A equipe USask descobriu que o provável culpado do envenenamento é alfa-mercuri-acetaldeído, um produto residual de mercúrio da produção de aldeído não identificado anteriormente.
“Foi esta espécie que muito provavelmente contaminou a Baía de Minamata e, posteriormente, deu origem à tragédia da doença de Minamata. Acreditamos que esta era a espécie de mercúrio dominante nos resíduos da planta de acetaldeído. Mais trabalhos são necessários para explorar a toxicologia molecular desses compostos, para entender como eles podem ser tóxicos para os humanos, animais e meio ambiente, "disse George.
A equipe de pesquisa de 12 membros incluiu pesquisadores da USask, Fonte de luz de radiação síncrotron de Stanford na Universidade de Stanford, Instituto Nacional Japonês para a Doença de Minamata, e o departamento de medicina ambiental da Universidade de Rochester.
Embora a USask seja a casa do síncrotron canadense da fonte de luz, existem apenas dois síncrotrons no mundo configurados com o equipamento especializado necessário para o trabalho avançado que a equipe faz com essas amostras preciosas - um em Grenoble, França e outra em Stanford.
A pesquisa USask foi financiada pelo Conselho de Pesquisa de Ciências Naturais e Engenharia, os Institutos Canadenses de Pesquisa em Saúde, e a Fundação do Canadá para a Inovação.
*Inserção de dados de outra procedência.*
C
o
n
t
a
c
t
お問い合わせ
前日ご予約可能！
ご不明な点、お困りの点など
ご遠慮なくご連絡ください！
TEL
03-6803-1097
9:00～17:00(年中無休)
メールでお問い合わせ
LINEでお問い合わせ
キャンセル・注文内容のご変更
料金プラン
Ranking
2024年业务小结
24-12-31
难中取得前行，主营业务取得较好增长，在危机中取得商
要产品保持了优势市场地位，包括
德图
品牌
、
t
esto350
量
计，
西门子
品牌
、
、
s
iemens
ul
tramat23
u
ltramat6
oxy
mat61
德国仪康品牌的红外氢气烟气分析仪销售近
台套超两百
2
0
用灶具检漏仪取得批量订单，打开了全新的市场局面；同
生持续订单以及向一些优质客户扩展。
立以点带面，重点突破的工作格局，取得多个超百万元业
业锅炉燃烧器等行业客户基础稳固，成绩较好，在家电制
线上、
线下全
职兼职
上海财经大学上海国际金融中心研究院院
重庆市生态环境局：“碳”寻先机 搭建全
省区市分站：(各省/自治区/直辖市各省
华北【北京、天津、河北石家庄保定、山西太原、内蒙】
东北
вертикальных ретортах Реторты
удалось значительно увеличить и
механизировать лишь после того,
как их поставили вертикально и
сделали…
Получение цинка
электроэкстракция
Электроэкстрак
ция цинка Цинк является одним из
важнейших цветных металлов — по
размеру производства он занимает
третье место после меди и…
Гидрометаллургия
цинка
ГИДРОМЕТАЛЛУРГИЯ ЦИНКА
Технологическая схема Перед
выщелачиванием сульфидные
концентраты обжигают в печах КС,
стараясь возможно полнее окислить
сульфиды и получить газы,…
As novas descobertas coincidem com o renovado interesse público pela tragédia devido à tão esperada estreia em 21 de fevereiro no Festival Internacional de Cinema de Berlim de um novo filme "Minamata", estrelado por Johnny Depp como o fotojornalista W. Eugene Smith, cujo trabalho publicou o devastador efeitos do envenenamento por mercúrio.